Your instructions >> Copy out every line from the one containing "family: Gelechiidae" down through the end of the items, that line included. Leave the pictures out of your answer.

**** Recorded information ****

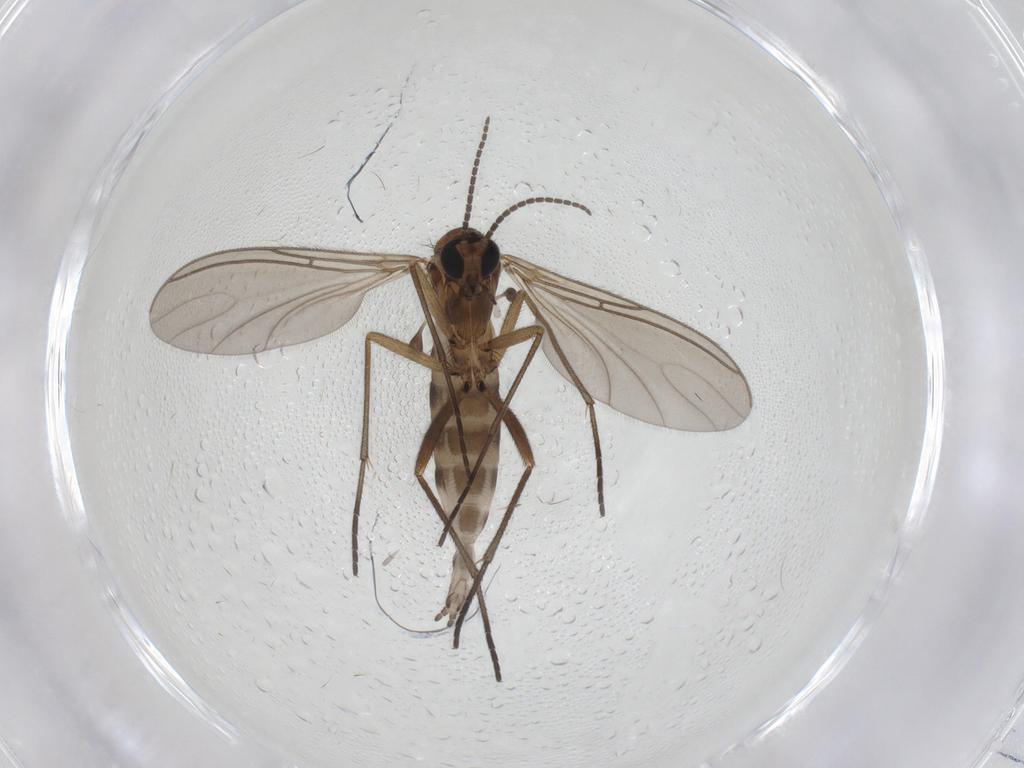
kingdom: Animalia
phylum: Arthropoda
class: Insecta
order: Diptera
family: Sciaridae
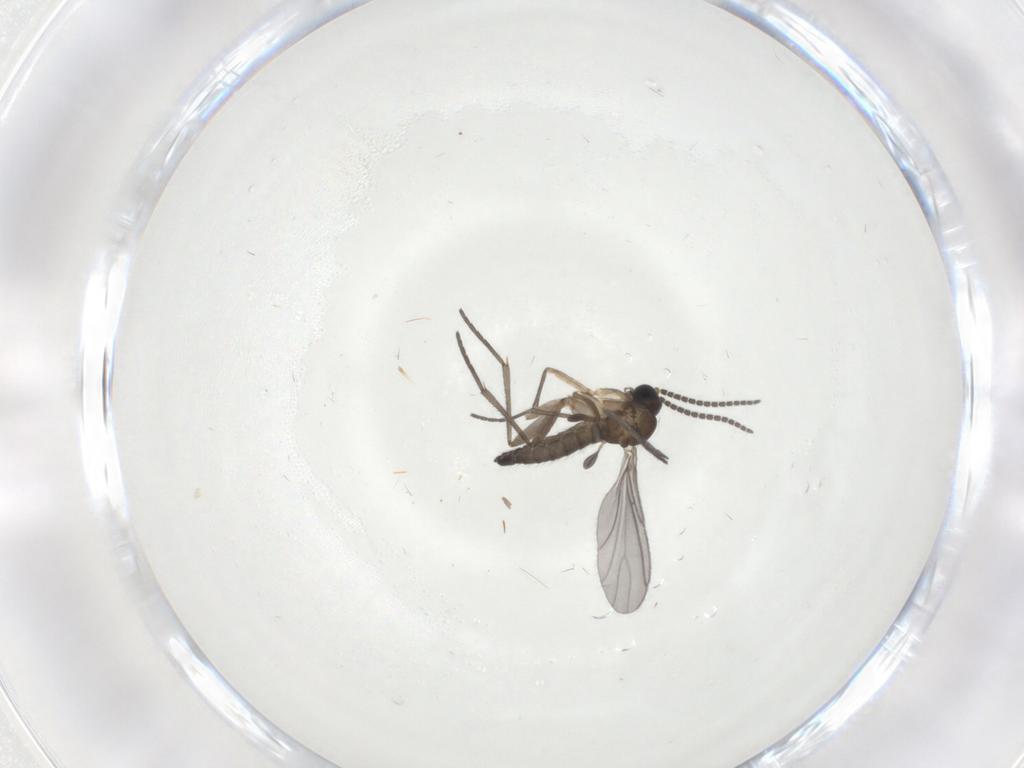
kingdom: Animalia
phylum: Arthropoda
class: Insecta
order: Diptera
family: Sciaridae
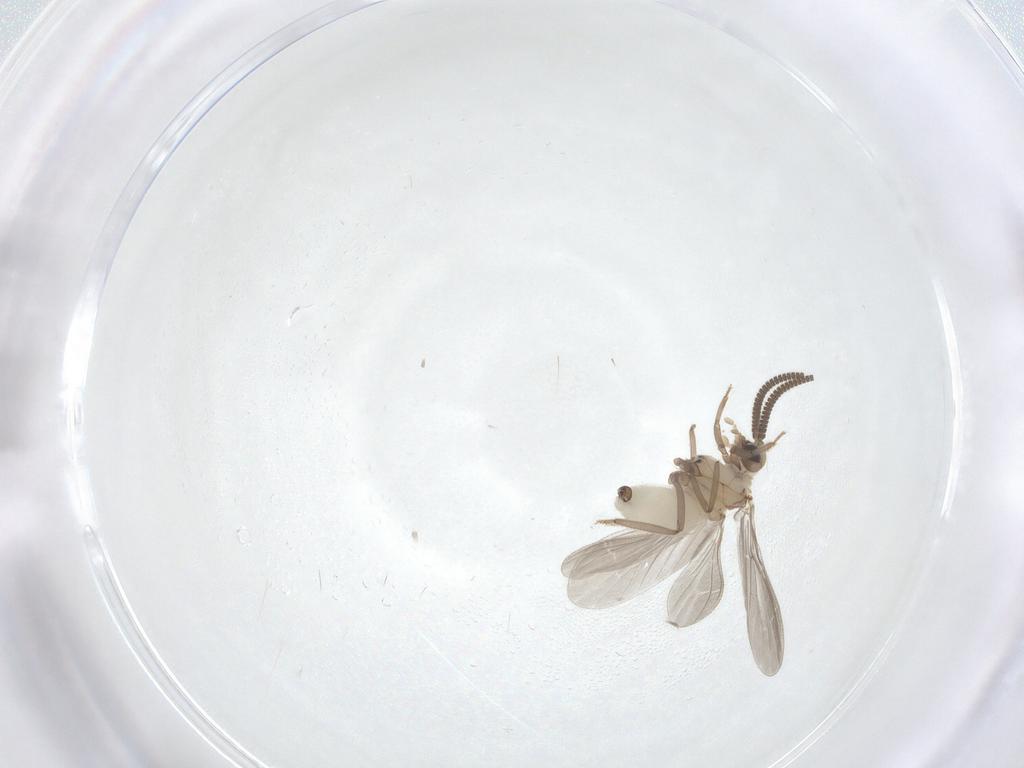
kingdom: Animalia
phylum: Arthropoda
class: Insecta
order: Neuroptera
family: Coniopterygidae
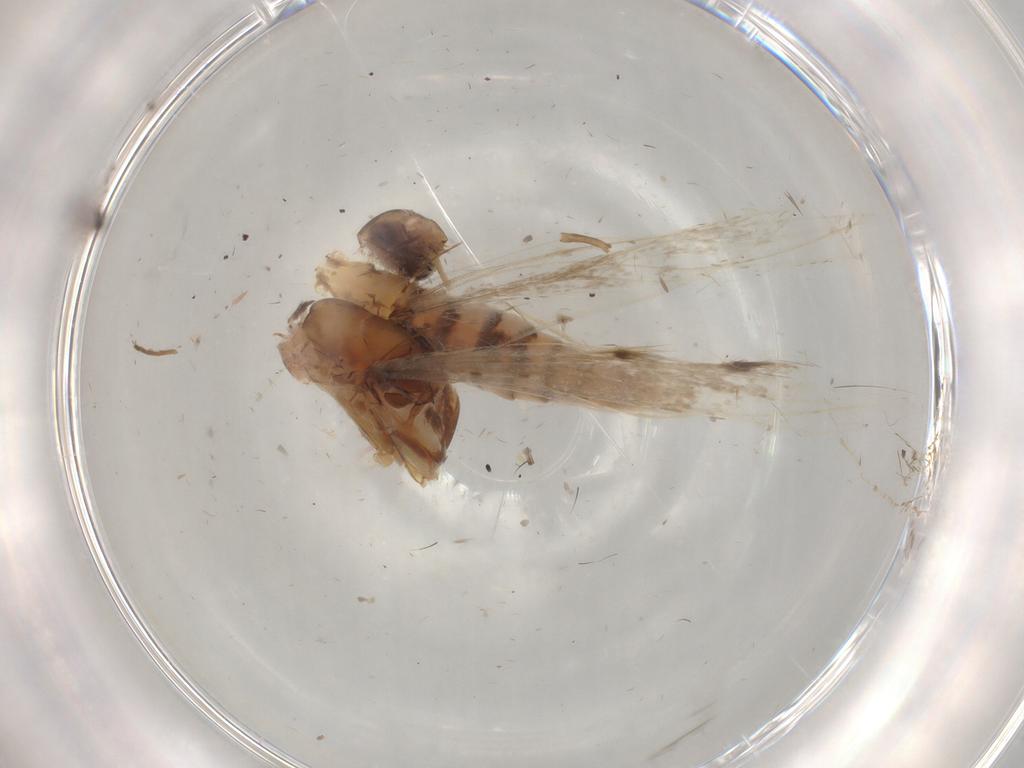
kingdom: Animalia
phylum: Arthropoda
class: Insecta
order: Lepidoptera
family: Gelechiidae
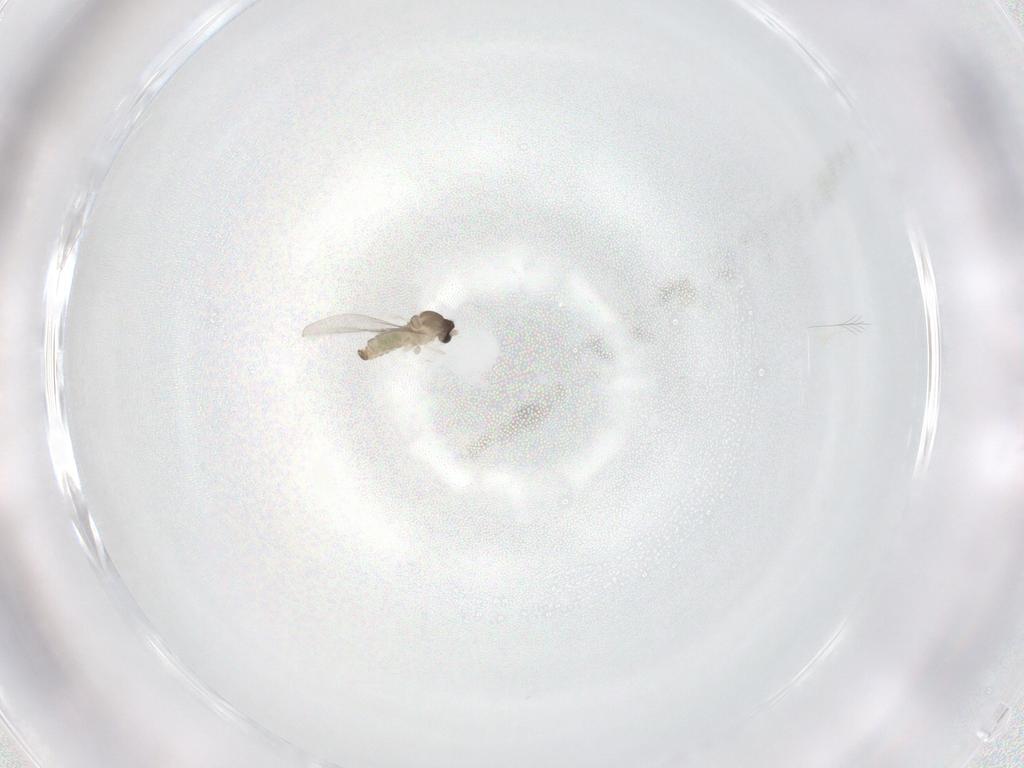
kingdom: Animalia
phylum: Arthropoda
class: Insecta
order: Diptera
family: Cecidomyiidae
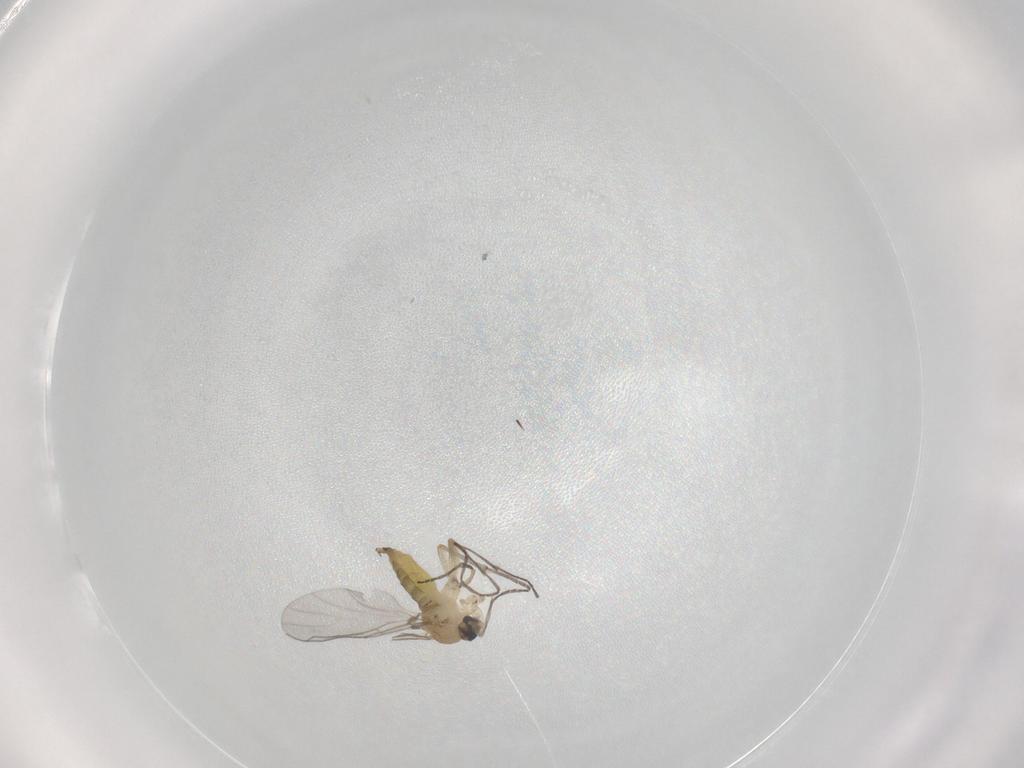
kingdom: Animalia
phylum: Arthropoda
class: Insecta
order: Diptera
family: Sciaridae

****

Correct output >>
family: Gelechiidae
kingdom: Animalia
phylum: Arthropoda
class: Insecta
order: Diptera
family: Cecidomyiidae
kingdom: Animalia
phylum: Arthropoda
class: Insecta
order: Diptera
family: Sciaridae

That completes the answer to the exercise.